Texte support:
Pour l'association, les premières victimes de ces pénuries sont les patients. « L’arrêt de production du BCG ImmuCyst par Sanofi, utilisé dans le traitement du cancer de la vessie, a été associé à une hausse du nombre de récidives de ce cancer, et à un plus grand nombre d’ablations totales de la vessie », lit-on dans l'étude complète.
Effets secondaires
L'UFC-Que Choisir accuse les laboratoires d'apporter des solutions « rarement à la hauteur des enjeux sanitaires ». Dans 30 % des situations, les industriels renvoient vers un autre médicament, une solution jugée « parfois médiocre puisque les substitutions peuvent entraîner des effets secondaires plus importants, ou nécessiter un temps d’adaptation à la nouvelle posologie, particulièrement pour les patients âgés. » Dans 12 % des cas, affirme Que Choisir, les producteurs orientent vers des solutions de derniers recours, « comme la diminution de la posologie ». Et dans 18 % des situations, ils « ne proposent tout simplement aucune solution de substitution ».
Choix « massif » de l'externalisation (80 % du volume de principes actifs est fabriqué en dehors de l’Union européenne), « fragmentation » des étapes de production, flux tendus : pour l'association, la rationalisation des coûts « fragilise » toute la chaîne du médicament.

Données sources:
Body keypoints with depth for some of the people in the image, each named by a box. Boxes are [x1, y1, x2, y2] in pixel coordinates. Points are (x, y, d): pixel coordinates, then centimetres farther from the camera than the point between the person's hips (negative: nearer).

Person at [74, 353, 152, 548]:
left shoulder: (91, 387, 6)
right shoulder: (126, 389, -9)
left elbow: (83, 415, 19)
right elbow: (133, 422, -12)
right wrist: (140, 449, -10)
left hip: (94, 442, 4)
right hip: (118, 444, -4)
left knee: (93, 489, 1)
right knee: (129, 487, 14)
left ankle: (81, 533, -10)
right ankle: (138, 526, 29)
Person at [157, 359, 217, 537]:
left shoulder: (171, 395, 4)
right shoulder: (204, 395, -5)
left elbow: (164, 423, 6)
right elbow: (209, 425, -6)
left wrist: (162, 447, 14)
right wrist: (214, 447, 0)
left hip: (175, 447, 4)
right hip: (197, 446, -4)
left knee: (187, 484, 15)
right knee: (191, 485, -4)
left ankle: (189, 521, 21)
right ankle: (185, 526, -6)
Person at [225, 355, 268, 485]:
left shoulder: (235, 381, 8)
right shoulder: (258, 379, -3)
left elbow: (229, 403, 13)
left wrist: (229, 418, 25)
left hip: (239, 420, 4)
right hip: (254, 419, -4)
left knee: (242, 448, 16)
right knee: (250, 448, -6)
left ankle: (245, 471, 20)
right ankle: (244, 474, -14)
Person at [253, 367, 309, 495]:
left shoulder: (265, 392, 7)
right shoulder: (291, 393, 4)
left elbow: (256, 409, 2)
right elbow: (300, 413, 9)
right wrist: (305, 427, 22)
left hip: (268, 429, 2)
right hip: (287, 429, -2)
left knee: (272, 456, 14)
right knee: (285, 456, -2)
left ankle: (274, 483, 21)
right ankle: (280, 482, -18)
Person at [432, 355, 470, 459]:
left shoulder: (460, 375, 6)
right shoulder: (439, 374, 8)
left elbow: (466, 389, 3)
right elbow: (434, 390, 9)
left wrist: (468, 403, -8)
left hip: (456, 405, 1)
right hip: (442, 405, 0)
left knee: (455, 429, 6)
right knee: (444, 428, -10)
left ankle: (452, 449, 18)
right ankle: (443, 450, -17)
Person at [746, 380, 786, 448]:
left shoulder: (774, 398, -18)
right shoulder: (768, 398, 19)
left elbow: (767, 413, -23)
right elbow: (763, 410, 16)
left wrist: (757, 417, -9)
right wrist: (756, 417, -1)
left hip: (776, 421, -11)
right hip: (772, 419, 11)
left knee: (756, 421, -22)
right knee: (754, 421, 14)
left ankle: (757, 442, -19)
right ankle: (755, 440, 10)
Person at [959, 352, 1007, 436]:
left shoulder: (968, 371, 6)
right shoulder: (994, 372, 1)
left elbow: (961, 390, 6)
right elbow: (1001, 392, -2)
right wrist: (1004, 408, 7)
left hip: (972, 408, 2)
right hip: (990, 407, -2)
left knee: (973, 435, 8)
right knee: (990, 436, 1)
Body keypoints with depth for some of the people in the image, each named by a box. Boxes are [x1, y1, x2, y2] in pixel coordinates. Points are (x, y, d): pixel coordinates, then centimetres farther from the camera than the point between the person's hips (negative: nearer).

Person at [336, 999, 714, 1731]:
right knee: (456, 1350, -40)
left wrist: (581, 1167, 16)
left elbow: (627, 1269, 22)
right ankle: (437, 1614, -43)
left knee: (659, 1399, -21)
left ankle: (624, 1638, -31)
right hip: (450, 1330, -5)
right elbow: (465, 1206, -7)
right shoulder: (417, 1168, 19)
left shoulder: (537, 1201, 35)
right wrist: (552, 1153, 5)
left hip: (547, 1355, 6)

Énoncé:
Répondez à ces questions à l'aide du texte sur les pénuries de médicaments :
(a) Quel médicament Sanofi a-t-il cessé de produire, et quel cancer traite-t-il ?
(b) Dans quel pourcentage des situations les industriels ne proposent-ils aucune solution de substitution ?
(c) Quelle part du volume de principes actifs est fabriquée en dehors de l'Union européenne ?

Réponse:
(a) Le BCG ImmuCyst, utilisé dans le traitement du cancer de la vessie.
(b) 18 %.
(c) 80 %.